Com o 4×4 é uma espécie de safári. E é incrível. Os guias locais conhecem tudo de fauna e flora. O dia passa rápido porque é tanta coisa nova que você assiste por lá que até esquece que está rodando pelo seu próprio país. São 366 avistamentos de Lobos-Guará em 2 anos, ou seja, é bem provável que esse encontro aconteça. E assistir a esses animais da forma mais natural e em seu habitat em meio a sua rotina diária é inacreditável.
E se a pegada for caminhar, entre os trekkings mais famosos estão o Caminho do Sertão, que pode ser dividido em 2 dias e precisa ser organizado com antecedência. O primeiro dia são 20 quiômetros através do corredor ecológico que liga o Parque Nacional ao Parque Estadual da Serra das Araras. No caminho são cânions, casas bucólicas e travessias de rios. Já o segundo um pouco menor, segue em direção ao topo do Morro Três Irmãos. Aí você pergunta: “Mas e o misterioso e temido liso do Sussuarão?” Quem leu a obra de Guimarães Rosa, busca o deserto percorrido pelo jagunço Riobaldo, a metáfora da travessia da vida.

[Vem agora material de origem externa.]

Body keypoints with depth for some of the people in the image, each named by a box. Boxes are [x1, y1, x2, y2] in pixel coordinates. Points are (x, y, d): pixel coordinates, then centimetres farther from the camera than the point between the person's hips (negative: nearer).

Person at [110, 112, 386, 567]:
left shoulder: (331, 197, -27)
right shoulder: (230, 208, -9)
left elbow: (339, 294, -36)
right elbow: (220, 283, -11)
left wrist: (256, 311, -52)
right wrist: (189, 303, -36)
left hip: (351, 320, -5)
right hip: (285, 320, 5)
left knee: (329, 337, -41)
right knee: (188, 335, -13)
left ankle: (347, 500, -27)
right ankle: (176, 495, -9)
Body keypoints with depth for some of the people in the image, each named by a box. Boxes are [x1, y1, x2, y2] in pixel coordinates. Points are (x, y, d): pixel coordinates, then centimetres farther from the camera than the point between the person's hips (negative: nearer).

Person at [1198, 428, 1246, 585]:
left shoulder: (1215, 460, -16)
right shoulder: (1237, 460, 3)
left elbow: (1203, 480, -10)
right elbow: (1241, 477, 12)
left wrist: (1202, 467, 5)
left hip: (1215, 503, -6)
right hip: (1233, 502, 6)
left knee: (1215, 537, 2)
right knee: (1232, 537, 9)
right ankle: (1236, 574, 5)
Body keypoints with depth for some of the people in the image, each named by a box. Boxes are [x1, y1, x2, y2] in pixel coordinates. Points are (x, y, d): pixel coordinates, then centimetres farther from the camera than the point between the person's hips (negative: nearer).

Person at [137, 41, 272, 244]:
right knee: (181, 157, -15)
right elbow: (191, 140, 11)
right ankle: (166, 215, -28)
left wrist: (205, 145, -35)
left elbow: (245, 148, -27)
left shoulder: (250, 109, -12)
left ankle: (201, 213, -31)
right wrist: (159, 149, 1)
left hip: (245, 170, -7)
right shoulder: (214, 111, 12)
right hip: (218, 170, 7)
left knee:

Um estudo feito pelo engenheiro florestal Guilherme Braga Neves concluiu que o autor levou à risca a topografia, os acidentes geográficos e os cursos de rios para escrever sua obra. O romance cita pelo menos 424 localidades reais. Porém o debate já dura anos e anos. Alguns afirmam ser a Serra da Sussuarana, no município de Cocos, outros acham que se trata do Liso da Campina. Os guias locais, ao meu ver, são os que tem a melhor opinião: Não importa o lugar exato, aqui é possível observar em todos os lugares muito daquilo que descreve o jangunço no livro, o sertão e as dificuldades na savana estão em toda parte.
Estão mesmo. Mas as épocas são outras e o que não pode é ser brasileiro e não conhecer esse lado do país. Entre as aventuras no sertão, se “aventurar” com a gastronomia (riquíssima) local é um privilégio. Cagaita, Mangaba, Murici, Baru e claro Pequi. Através de sucos, drinks, arroz, farofas e por aí vai. Cada refeição é uma surpresa maravilhosa. Riquezas sem fim.
Das experiências inesquecíveis do Cerrado é observar o sol cair entre os galhos secos do sertão. Uma bola de fogo que engole a mata no horizonte. E quando achava ter visto tudo, dei de cara com a lagoa das Araras, próxima a área do Trijunção, já com a noite chegando. Resolvemos fazer um remo noturno para observação dos jacarés que ficam na encosta do lago. A lua inteiramente cheia e enorme ainda baixa, refletia sua luz nas águas calmas do lago. E quando só se escutava o barulho dos remos trabalhando, vem o aulir de um lobo guará, para mostrar quem reina por ali. Ao deixar os caiaques na borda do lago, fomos recepcionado por ele, que nos encarou firmemente por alguns minutos, e depois seguiu seus passos pela mata, mostrando que ali era tudo dele.
Como chegar:
Vôo até Brasilia + 360 km de carro até o Parque.
Onde ficar:
Pousada Trijunção, que já faz o percurso Brasilia – Sertão Veredas e todas as expedições.